A slender square of black soon gobbled me up. I emerged into a dimly lit sort of nest. Twigs and such lined all the walls. At the center of the room there was a layer of forest debris that lay like a carpet. I stood in between, a layer of sticks behind, the heart of the vulture's lair ahead.

The bird sat on a soiled pillow, a little gaggle of his awful friends hunching around him. Thin slats of light slithered in through slots that probably afforded a view of the whole camp. Somebody could easily cast their glance through one without alerting anyone down below they were being spied upon.

“Come closer, little boy…” Xyd crowed. His feathers were a patchwork of black and white. It seemed Gryndor’s magic had had a lasting effect. The vultures stared silently at me as I approached, feeling uncomfortable and vulnerable. Blood from the scratches on my chest ran down in long red lines. They were shallow cuts, but they still stung. I crossed my arms and walked forward, wondering what the awful beast could what from me.

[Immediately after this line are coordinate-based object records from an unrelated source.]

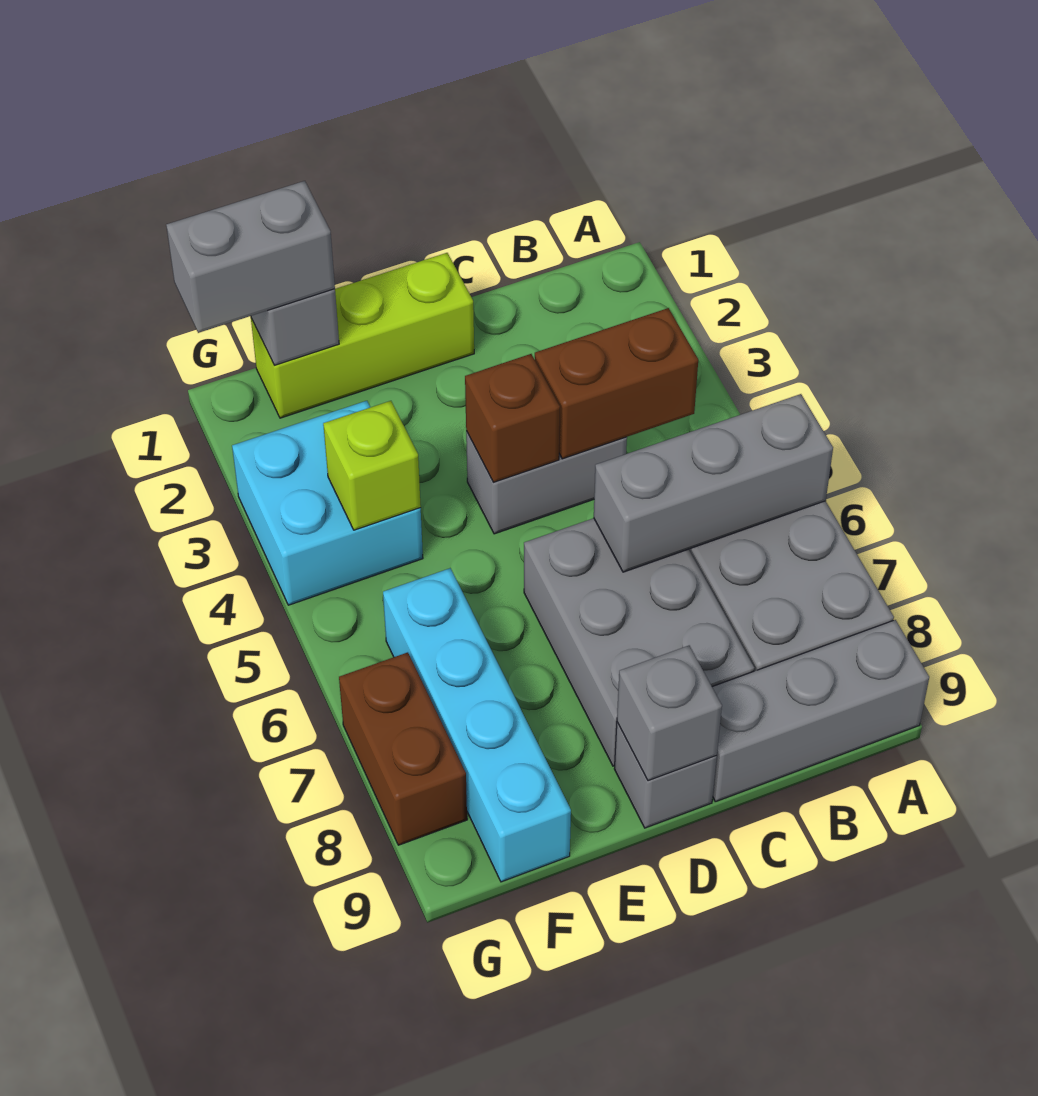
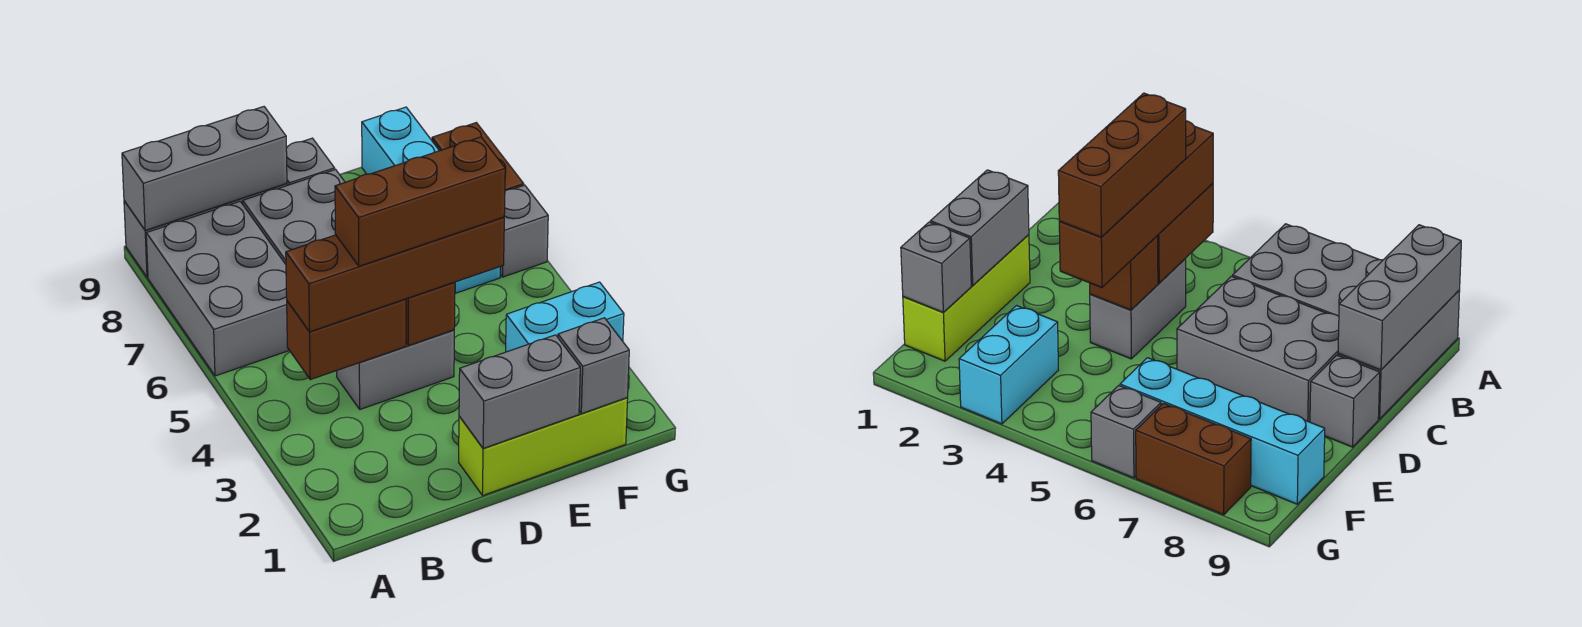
grey brick A6:C6 level 2 -> grey brick A9:C9 level 2
none -> brown brick B4:E4 level 3
none -> brown brick C4:E4 level 4
grey brick D9 level 2 -> grey brick G6 level 1
grey brick F1:G1 level 3 -> grey brick D1:E1 level 2
cyan brick F3:G4 level 1 -> cyan brick F3:G3 level 1
lime brick F4 level 2 -> none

If I hadn’t already worn myself a little too thin, I might have tried to kill the bird right there. I couldn’t help feeling it would save us a little trouble. As it was, I just stood there hunched a bit. It was colder up here, even colder than the morning air had been. In the shadows I probably almost looked like another vulture, shoulders stiff.

“You may be wondering why you are here, but the wise and powerful Xyd is not without his mercies. This place may seem like squalor, but I can give you anything you desire, I assure you.” As if on cue, my stomach began to rumble. A steaming bowl of what looked like rice suddenly appeared before me, hovering just within reach. An appetizing scent filled the air, enticing me to reach forward. My hand however grasped nothing but empty air. The image wavered and vanished.

The smell clung to my nostrils for a moment, its lingering only serving to make me hungrier than ever. What sort of devilry was this? “You invite me to breakfast, then offer me teasing parlor tricks?” I replied petulantly. “No thank you sir.”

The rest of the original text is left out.